L’inattività assoluta è una pura e semplice invenzione ideologica. Per dirla con una formula secca non è di disoccupazione, ma di «disretribuzione» che dovremmo parlare. Il rapporto tra lavoro e reddito è stato di fatto già reciso, ma non dal reddito garantito, bensì dal dilagare del lavoro gratuito.

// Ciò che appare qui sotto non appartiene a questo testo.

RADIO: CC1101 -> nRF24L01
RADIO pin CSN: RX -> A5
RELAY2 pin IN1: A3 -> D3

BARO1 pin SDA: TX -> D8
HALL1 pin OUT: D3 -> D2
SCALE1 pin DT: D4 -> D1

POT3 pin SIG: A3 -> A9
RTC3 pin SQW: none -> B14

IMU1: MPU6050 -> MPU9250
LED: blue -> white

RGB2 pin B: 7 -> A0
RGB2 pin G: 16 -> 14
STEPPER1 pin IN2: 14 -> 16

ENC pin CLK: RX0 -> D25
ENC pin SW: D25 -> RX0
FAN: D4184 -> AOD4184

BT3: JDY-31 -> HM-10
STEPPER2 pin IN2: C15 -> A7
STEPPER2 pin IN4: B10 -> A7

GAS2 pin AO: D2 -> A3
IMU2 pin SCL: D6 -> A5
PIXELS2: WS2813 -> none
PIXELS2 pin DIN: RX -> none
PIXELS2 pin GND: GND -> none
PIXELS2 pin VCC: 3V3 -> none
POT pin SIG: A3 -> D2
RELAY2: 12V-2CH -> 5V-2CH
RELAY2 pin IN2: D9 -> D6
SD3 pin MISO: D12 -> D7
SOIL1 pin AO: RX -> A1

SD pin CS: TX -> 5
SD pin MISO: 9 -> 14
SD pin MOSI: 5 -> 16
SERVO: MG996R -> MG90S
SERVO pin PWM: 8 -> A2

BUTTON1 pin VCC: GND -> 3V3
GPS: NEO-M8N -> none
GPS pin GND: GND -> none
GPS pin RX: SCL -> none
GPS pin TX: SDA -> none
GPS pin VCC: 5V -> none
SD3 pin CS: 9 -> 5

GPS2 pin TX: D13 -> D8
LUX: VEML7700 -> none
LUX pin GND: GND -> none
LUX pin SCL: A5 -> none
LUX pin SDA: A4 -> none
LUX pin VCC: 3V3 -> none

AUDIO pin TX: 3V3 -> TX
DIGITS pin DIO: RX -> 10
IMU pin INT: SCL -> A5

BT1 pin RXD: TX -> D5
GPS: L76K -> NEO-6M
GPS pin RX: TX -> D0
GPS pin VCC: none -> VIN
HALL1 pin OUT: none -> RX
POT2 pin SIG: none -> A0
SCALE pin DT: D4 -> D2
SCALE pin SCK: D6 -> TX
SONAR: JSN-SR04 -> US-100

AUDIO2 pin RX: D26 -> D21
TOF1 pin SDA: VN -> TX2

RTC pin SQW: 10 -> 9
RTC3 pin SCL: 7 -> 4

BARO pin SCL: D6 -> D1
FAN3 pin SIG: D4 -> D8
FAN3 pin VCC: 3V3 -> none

Tradurre in contratti di lavoro retribuiti e regolamentati, per non dire stabili, queste molteplici attività che formano il fitto tessuto della cooperazione sociale va, questo sì, ben oltre il più strenuo sforzo di fantasia.

Detto altrimenti, ci troviamo già in una situazione di piena occupazione, la quale si presenta appunto nelle forme del lavoro precario, intermittente e gratuito da cui trae alimento il cosiddetto «capitalismo estrattivo». In questa prospettiva il reddito di base non è che il trasferimento di una parte di questa ricchezza a coloro che effettivamente la producono e non un semplice ammortizzatore sociale.

Si tratta, insomma, di un obiettivo pienamente politico e anche di un relativo trasferimento di potere.

La garanzia di un reddito comporta infatti maggiore forza contrattuale e più ampi margini di libertà dalle pretese del dirigismo pubblico di stabilire l’ «utilità sociale» come da quelle dello sfruttamento privato. «Datori di lavoro» è una espressione che non consente equivoci di sorta, che si tratti dello stato o del padrone.

Esprime, infatti, il potere di stabilire se, come, quanto, quando e cosa «dare». Una prerogativa alla quale non si rinuncia certo facilmente. E con la quale il desiderio di autonomia di innumerevoli soggetti produttivi non può che entrare in rotta di collisione.